Let's assume a dynamic SQL query of select last_name from employee where ssn=:ssn
The order of battle goes like this:
- Client prepares the query which, as a side effect, formats the SQLDAs.
- The client puts the address of "ssn" into the input SQLDA.
- The client calls isc_dsql_execute with the input SQLDA.
- The Y-valve munches the SQLDA, creating a matching BLR record definition and a corresponding message buffer.
- The Y-valve copies the data from the SQLDA into the message buffer.
- The Y-valve calls isc_dsql_execute2.
- The isc_dsql_execute2 (this is remote request) calls REM_execute2. REM_execute2 passes, among other things, the BLR length and BLR string, then walks the message (driven by BLR string) sending data over the wire in canonical network format.
- The remote server function execute_statement gets the BLR length and string from the wire, allocates a buffer, and maps from the data from wire in canonical network format to local format. It also gets the output BLR length, output BLR string, and buffer length for later use.
- The remote server calls the Y-valve isc_dsql_execute2 with its glorious 13 arguments.
- The Y-valve passes the 13 glorious arguments to DSQL.
- DSQL parses the input BLR string, using this to copy data from the input message to the request message.
- DSQL then calls the Y-valve isc_start_and_send with its message. The Y-valve calls the engine JRD8_start_and_send to actually do something.
If everything was OK, the status rolls all the way back to the client. When the client calls isc_dsql_fetch, the ballad resumes:
- The client sticks the address of his variable to hold last_name in the output SQLDA.
- The client calls isc_dsql_fetch
- The Y-valve munches the SQLDA, creating a matching BLR record definition and a buffer big enough to hold the record.
- The Y-valve calls isc_dsql_fetch_m with the length and address of the BLR string, the address and length of the message buffer, and a useless message number.
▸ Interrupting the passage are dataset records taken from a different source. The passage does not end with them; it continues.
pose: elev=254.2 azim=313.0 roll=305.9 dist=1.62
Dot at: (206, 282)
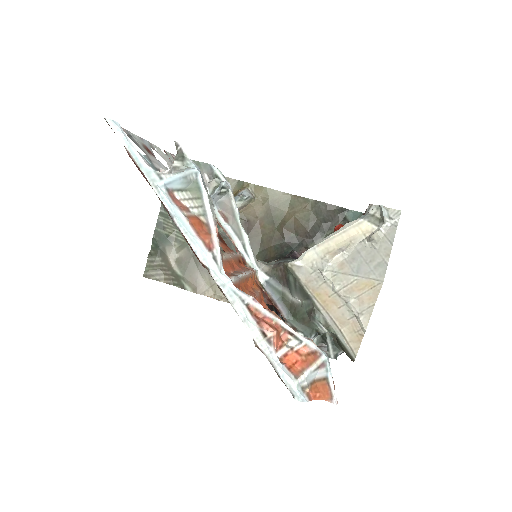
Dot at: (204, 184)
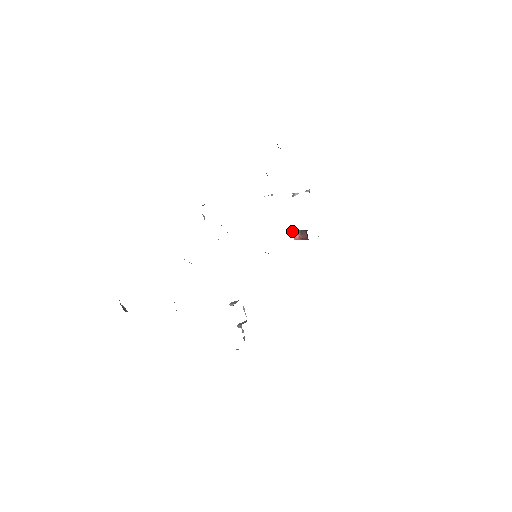
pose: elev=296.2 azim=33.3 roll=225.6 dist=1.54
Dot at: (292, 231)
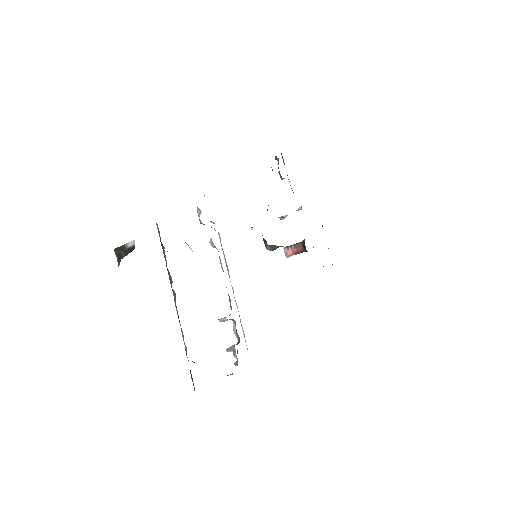
Dot at: (284, 248)
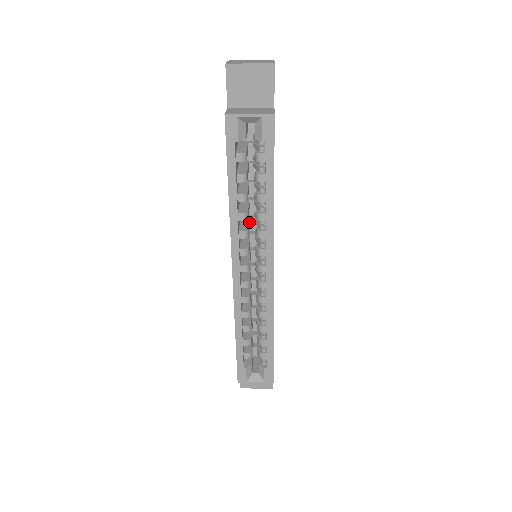
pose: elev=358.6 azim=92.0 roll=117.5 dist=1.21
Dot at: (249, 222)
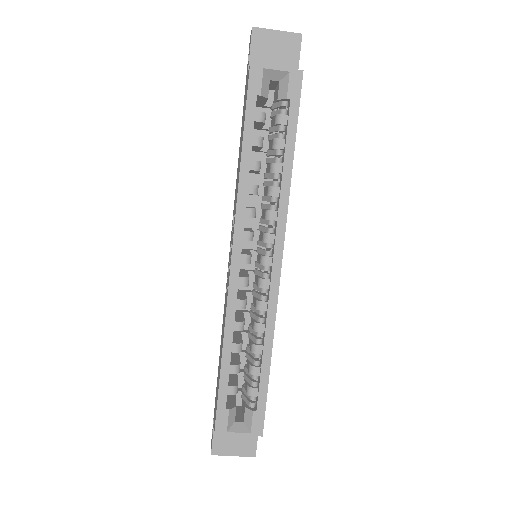
Dot at: occluded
- The Y-valve calls the remote dsql_fetch, which puts the BLR length, BLR string, message length, and useless record number over the wire.
- The remote server fetch picks up the stuff off the wire and calls the Y-valve fetch.
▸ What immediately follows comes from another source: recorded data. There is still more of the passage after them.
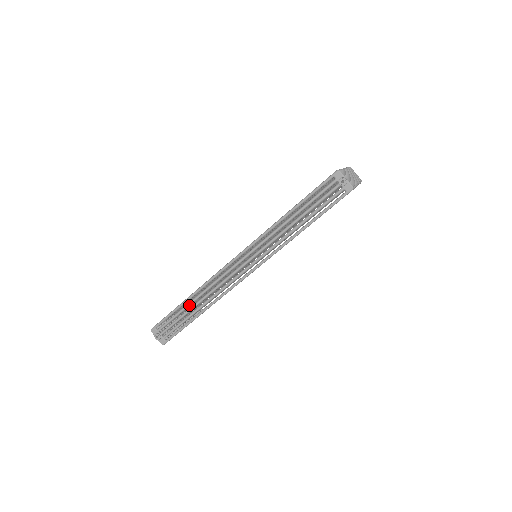
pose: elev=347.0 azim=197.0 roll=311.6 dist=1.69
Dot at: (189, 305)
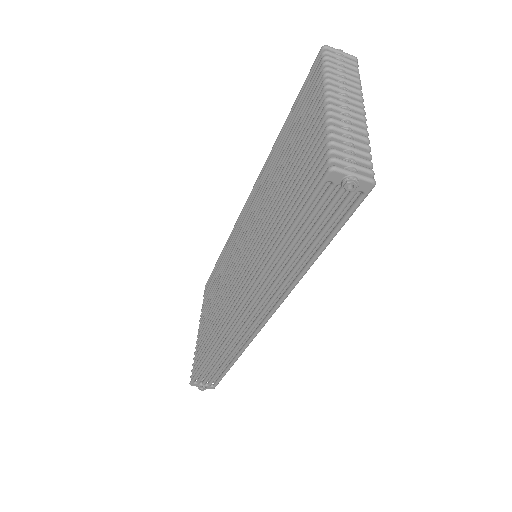
Dot at: (214, 361)
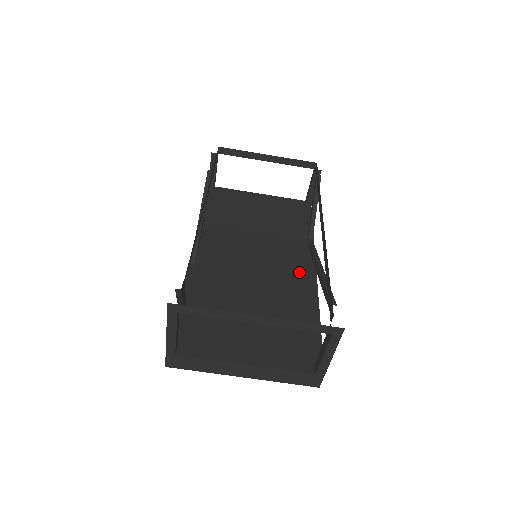
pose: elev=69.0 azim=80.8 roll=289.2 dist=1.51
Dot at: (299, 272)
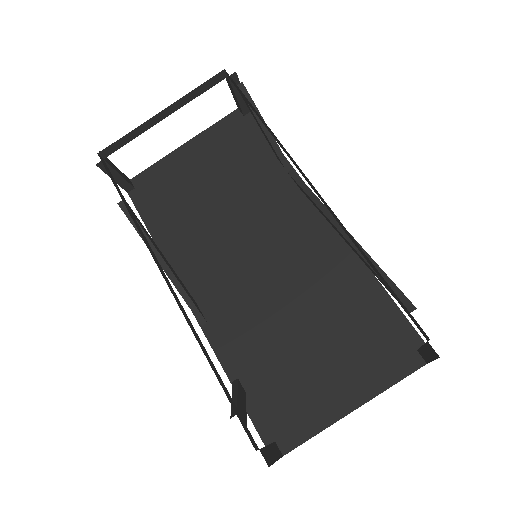
Dot at: (313, 233)
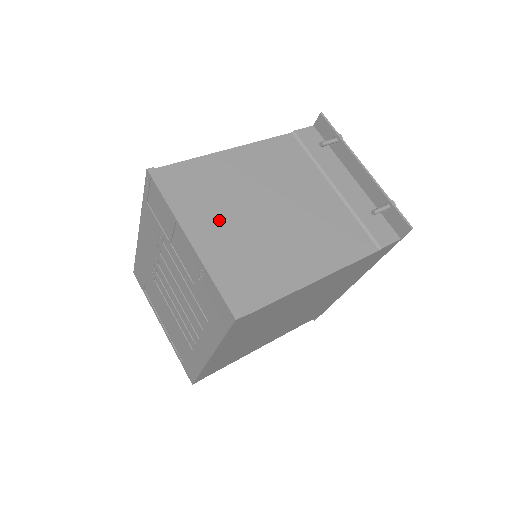
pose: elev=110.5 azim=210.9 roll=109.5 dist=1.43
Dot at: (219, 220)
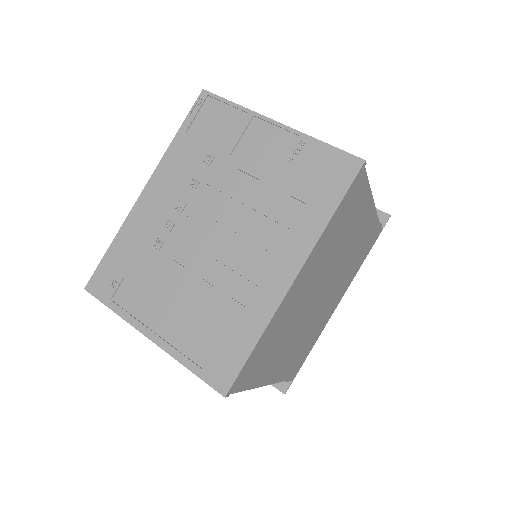
Dot at: occluded
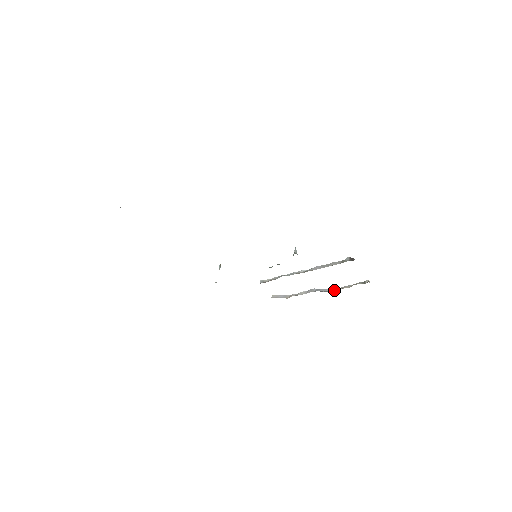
- The Y-valve fetch calls the DSQL fetch
- The DSQL fetch calls the Y-valve isc_receive
- The Y-valve calls the engine JRD_receive, which returns a formatted message.
- The DSQL fetch parses the BLR string to copy the data from the request record (returned by engine) to the DSQL message.
- The remote server parses the BLR string to copy the data from the request record to the wire format.
- The remote interface parses the BLR string to copy the data from the wire format to the DSQL message.
- The Y-valve copies the data from DSQL message to the SQLDA.
- The user gets his data.
That's a lot of copying. And most of it isn't necessary.
Wire transport, Vulcan-style
One of the changes I've made in Vulcan is to move DSQL from the Y-valve to the engine. In itself, this doesn't do anything to reduce the copying, but it does allow DSQL to share compiled statements (not yet activated), use internal engine metadata, and go straight to the engine, skipping another trip through the Y-valve. Over time, it should also permit, yea encourage, closer integration of engine and SQL, which is a very good thing.
There are constraints and there are alternatives.
Here are the constraints on a redesign:
- The DSQL API is sacrosanct.
- We're stuck with both the SQLDA and XSQLDA.
- We need to be able to talk to old servers.
- Existing programs need to be able to talk to new servers
The blr/msg forms of DSQL calls can probably be dropped, though the existing remote protocol makes this unfeasible.
Architectural alternatives abound, including:
- Pass the SQLDA/XSQLDAs through the Y-valve to the providers.
- Extend the engine with a BLR verb to give direct access to a SQLDA variable.
- Teach the remote interface to map SQLDAs directly.
- Variation: map SQLDA/XSQLDA to something less stupid and pass it instead.
- Implement a full-bore JDBC interface through the plumbing into the engine.
- Reimplement DSQL as a thin but ugly client service layered on JDBC.
Thoughts? Comments? Suggestions?
If the current architecture makes sense to you, you probably don't understand it yet. Keep trying.